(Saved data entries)
◇ ◇ ◇ ◇ ◇ ◇ ◇

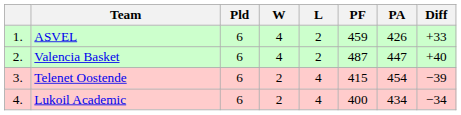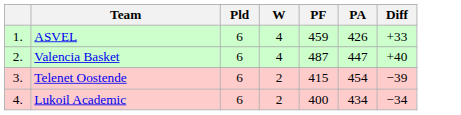- column: L | 2 | 2 | 4 | 4
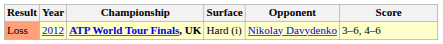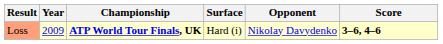Loss | Year: 2012 -> 2009
Loss | Score: normal -> bold
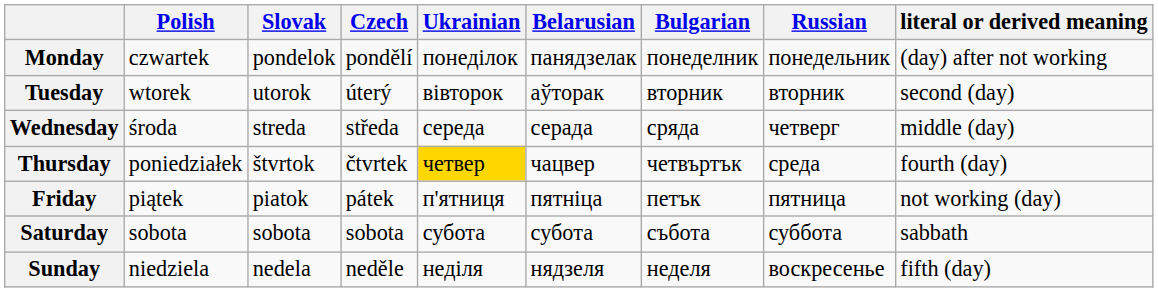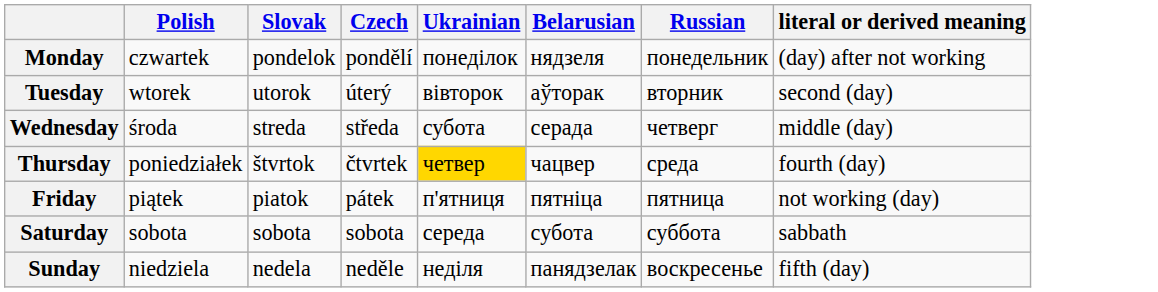- column: Bulgarian | понеделник | вторник | сряда | четвъртък | петък | събота | неделя
Monday | Belarusian: панядзелак -> нядзеля
Wednesday | Ukrainian: середа -> субота
Saturday | Ukrainian: субота -> середа
Sunday | Belarusian: нядзеля -> панядзелак
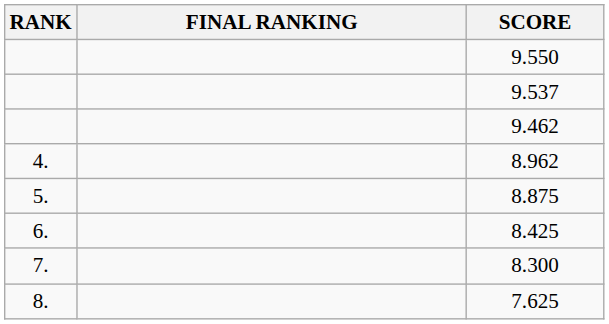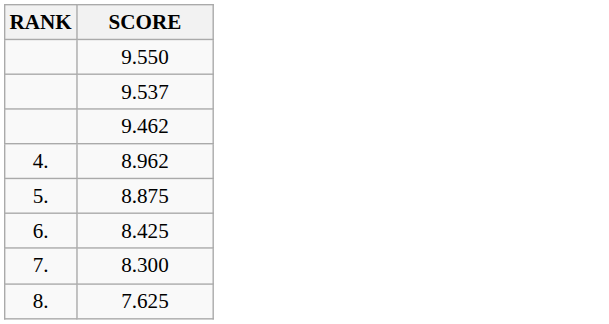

◇ ◇ ◇ ◇ ◇ ◇ ◇

(What is asked)
Rewrite all of the entries, replacing "Loss" with "Deficit" wherever it occurs and changing nothing else. Omit the pictures.

(Solution to the problem)
- column: L | 2 | 2 | 4 | 4
Deficit | Year: 2012 -> 2009
Deficit | Score: normal -> bold
- column: Bulgarian | понеделник | вторник | сряда | четвъртък | петък | събота | неделя
Monday | Belarusian: панядзелак -> нядзеля
Wednesday | Ukrainian: середа -> субота
Saturday | Ukrainian: субота -> середа
Sunday | Belarusian: нядзеля -> панядзелак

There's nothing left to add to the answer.